At the top, the majority is long and they become the fuel to make any market crash and burn. Shorts and conspiracies do not force markets to decline; it is always the LONGS themselves. Someone whom is long sells because he cannot hold and each has a different pain threshold. The market crashes for there is no bid. It takes courage to try to catch a falling knife. Again, this applies to ALL markets.
At the bottom, the opposite unfolds for everyone will be short. They will pile on looking for $600 gold and will count their profits upon entering the trade. They become the fuel to send the market higher for it always begins with a short-cover rally; people continually try to sell each rally, looking for that new low, just as the people at the top remain convinced that a decline would follow with new highs.
So yes, the majority must always be wrong. That is how highs and lows are established. Going into the low, the vast majority of analysts will flip to bearish. Even the gold promoters will fade for nobody will listen to them again. Look, in 2011 when we warned gold would crash to under $1,000, every name in the book was hurled at us. Gold promoters refused to interview us or report the forecast. Many spent hours trying to say that they were right and we would be dead wrong. It was always cast as a war against fiat. Every excuse from no gold in Fort Knox, to market manipulation by banks, to China would be a real market and make its currency backed by gold as Shanghai destroyed paper gold. The scenarios were endless, but never realistic. Not one stitch of proof exists to point to such a scenario ever taking place in history. Yet they seriously hurt the market and ruined the financial future of many innocent people who trusted them.

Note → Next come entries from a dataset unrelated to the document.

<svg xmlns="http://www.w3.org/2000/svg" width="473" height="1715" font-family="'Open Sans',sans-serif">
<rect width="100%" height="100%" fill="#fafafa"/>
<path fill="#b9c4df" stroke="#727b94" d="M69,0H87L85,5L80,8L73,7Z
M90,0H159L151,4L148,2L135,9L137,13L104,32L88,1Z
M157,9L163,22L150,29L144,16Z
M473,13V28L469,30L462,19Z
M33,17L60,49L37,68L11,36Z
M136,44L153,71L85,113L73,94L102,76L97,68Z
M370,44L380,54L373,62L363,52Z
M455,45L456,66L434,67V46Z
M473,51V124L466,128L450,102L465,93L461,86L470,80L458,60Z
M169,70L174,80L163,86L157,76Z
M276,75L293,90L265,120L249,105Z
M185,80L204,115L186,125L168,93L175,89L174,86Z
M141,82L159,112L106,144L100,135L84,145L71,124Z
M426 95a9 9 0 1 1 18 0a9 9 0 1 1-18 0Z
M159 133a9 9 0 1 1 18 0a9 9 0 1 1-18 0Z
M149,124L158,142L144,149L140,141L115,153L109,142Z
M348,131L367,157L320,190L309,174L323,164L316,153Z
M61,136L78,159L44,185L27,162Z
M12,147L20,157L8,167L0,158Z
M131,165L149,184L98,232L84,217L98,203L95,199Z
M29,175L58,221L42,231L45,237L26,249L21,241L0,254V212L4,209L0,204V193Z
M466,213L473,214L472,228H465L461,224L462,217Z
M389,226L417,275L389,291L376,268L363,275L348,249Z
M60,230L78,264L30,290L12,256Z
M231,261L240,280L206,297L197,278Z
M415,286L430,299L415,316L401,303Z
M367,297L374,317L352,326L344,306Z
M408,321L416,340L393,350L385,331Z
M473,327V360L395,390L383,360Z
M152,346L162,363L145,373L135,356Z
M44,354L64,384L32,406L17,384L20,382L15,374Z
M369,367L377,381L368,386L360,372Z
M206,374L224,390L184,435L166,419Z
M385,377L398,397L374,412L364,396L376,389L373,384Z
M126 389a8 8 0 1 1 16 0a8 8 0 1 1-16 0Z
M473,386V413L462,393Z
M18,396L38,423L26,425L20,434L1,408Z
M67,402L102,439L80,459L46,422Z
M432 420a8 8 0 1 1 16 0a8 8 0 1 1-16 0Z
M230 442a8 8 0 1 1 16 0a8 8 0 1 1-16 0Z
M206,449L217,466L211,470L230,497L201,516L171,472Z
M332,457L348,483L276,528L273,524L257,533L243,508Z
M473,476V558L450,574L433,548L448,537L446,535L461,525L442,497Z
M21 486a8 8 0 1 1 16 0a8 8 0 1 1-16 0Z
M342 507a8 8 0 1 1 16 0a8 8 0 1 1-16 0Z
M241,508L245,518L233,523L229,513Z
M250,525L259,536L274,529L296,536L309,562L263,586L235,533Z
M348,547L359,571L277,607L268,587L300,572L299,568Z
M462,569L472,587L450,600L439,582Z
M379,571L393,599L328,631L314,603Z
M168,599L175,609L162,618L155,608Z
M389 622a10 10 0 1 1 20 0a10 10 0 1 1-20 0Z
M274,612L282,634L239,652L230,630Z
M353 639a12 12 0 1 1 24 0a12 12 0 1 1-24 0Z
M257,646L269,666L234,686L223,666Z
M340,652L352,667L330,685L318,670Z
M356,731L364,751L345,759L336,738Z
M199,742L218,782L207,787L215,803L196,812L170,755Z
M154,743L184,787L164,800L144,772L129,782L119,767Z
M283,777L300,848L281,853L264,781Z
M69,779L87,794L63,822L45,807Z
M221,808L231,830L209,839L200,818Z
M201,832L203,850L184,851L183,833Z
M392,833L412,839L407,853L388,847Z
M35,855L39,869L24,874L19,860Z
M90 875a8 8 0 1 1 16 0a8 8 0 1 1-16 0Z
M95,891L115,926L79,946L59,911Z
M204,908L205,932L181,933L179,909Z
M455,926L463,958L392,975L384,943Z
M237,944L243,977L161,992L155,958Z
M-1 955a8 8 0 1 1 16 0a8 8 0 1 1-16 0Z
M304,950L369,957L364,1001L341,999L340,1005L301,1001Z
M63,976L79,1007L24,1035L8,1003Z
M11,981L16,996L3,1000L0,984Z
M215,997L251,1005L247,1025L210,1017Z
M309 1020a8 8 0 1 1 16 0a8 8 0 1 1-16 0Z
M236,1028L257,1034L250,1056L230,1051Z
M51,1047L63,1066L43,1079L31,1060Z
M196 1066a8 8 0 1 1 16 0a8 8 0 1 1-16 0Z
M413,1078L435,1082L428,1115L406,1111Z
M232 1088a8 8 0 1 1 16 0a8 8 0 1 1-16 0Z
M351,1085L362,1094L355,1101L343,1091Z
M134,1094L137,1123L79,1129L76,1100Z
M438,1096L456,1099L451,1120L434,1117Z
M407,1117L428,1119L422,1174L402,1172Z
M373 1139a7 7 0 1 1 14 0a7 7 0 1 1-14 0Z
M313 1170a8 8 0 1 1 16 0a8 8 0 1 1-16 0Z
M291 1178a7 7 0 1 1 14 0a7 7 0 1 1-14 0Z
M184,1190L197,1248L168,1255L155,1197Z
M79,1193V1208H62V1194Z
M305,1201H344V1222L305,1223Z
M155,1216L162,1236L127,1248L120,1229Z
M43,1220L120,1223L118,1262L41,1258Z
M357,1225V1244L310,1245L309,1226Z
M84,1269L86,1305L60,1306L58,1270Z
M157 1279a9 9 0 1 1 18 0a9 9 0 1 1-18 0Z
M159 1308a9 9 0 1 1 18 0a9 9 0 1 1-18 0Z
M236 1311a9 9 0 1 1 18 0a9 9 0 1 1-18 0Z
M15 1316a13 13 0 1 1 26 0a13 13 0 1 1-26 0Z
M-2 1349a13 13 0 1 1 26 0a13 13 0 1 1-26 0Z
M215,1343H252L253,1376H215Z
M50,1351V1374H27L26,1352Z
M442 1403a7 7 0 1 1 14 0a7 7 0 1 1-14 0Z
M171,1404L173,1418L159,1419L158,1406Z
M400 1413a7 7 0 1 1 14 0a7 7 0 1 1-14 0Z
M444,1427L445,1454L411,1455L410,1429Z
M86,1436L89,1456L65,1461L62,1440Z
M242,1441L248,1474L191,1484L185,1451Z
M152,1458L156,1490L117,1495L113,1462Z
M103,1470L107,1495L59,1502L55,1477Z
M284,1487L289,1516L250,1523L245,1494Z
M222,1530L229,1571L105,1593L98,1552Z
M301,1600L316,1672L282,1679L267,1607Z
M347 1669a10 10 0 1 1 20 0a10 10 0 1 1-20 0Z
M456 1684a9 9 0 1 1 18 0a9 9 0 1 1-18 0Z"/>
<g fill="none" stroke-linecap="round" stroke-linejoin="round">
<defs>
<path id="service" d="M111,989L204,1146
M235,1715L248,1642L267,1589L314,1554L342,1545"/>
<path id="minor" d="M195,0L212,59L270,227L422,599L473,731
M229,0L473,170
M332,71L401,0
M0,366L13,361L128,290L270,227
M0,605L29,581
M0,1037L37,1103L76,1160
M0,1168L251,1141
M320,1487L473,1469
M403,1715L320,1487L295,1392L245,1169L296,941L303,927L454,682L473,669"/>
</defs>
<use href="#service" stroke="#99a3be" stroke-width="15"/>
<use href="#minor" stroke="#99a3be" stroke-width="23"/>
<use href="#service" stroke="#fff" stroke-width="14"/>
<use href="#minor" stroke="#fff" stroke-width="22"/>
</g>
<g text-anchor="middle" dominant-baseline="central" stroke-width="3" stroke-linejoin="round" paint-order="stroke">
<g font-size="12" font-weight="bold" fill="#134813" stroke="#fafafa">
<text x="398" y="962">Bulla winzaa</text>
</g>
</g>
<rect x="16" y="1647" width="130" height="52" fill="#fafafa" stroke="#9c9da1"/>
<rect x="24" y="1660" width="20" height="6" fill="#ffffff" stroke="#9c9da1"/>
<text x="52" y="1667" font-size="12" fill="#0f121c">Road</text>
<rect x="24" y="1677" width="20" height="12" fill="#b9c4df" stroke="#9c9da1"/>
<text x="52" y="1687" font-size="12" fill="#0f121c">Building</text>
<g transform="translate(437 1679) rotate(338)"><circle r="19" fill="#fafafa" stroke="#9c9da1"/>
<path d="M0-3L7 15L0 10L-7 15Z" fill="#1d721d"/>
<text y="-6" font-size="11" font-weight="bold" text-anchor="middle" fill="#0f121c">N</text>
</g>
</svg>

ONLY when the majority becomes bearish at the low do we reach that sweet spot, and it becomes time for a reversal of fortune. Then on the initial rally out of the ashes, nobody will believe it. Just look at Barron’s and how they reported our forecast back in 2011, stating that the stock market would make new highs. They did not believe that we would be correct because the majority was looking for new lows. When we predicted that the stock market would exceed the 2007 high, many laughed at us, just as they did when we predicted that the gold crash would unfold for 3 to 5 years.